Mais si on ne lui a pas dicté le texte même du bordereau, que signifie l’épreuve ?

Quoi ! il suffira au traître, pour se sentir perdu et pour trembler, de voir qu’on parle ou qu’on écrit des sujets mentionnés dans le bordereau ? Mais il ne pouvait supposer, j’imagine, qu’à partir de l’envoi de son bordereau on cessât de parler au ministère de la guerre de la mobilisation, des troupes de couverture et des expériences d’artillerie.

Comment donc, aussitôt que dans une lettre qui n’est pas le bordereau on lui dicte un mot qui a rapport à ces sujets, peut-il de mettre à trembler ?

Il tremble, dit l’acte d’accusation, dès la quatrième ligne, c’est-à-dire à la première mention qui est faite d’une des questions mentionnées au bordereau.

Or, depuis que le bordereau a été envoyé, depuis six mois, il a dû être fait mention devant lui cent et mille fois, soit de vive voix et en conversation, soit dans des rapports et des notes de service, des objets indiqués au bordereau.

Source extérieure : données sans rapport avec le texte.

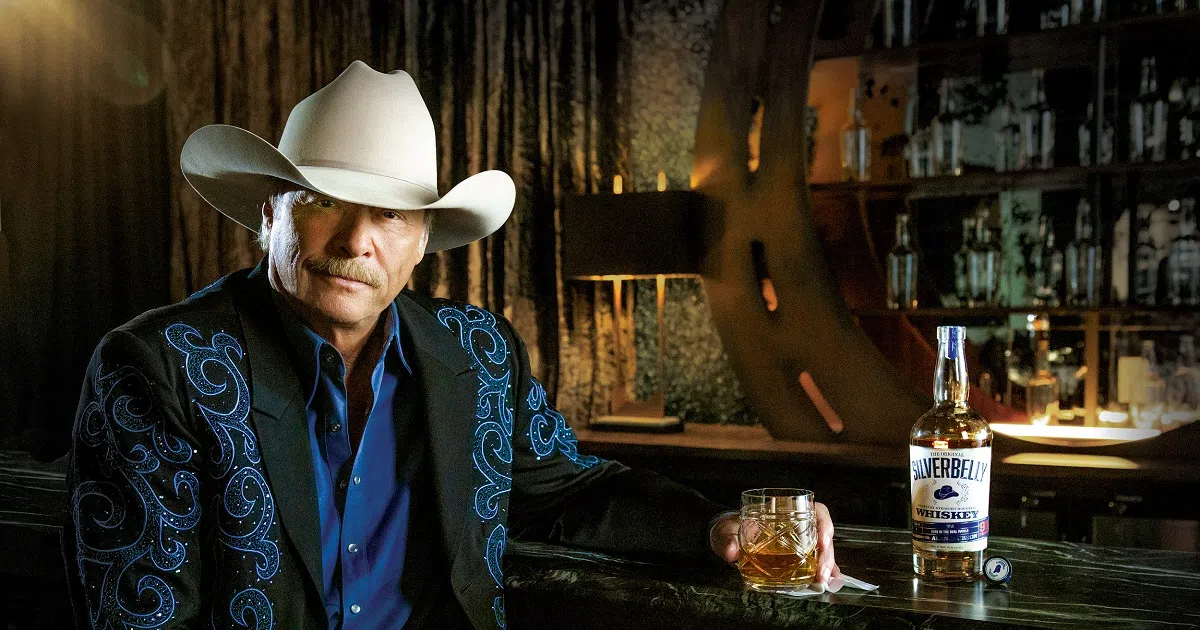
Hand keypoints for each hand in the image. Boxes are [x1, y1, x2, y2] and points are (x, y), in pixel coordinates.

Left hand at [709, 502, 841, 583]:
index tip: (822, 542)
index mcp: (785, 511)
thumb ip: (727, 539)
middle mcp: (797, 525)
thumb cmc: (730, 529)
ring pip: (823, 551)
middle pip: (823, 535)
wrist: (726, 540)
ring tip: (823, 581)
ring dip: (827, 566)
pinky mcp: (796, 559)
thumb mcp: (726, 531)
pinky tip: (826, 583)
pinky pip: (814, 564)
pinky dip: (822, 573)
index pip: (815, 511)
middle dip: (827, 554)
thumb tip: (731, 551)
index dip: (824, 525)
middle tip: (822, 573)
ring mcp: (798, 542)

Pourquoi donc tremblerait-il, ce jour-là, au moindre énoncé de l’un d’entre eux ?

Encore une fois, par quelle bizarrerie, par quel goût suspect du compliqué, du détourné et de l’étrange, ne l’a-t-on pas éprouvé brutalement par la dictée du bordereau lui-même ? Puisqu’on l’a arrêté et mis au secret tout de suite après cette scène de la dictée, il n’y avait aucun inconvénient à lui donner toute la précision possible.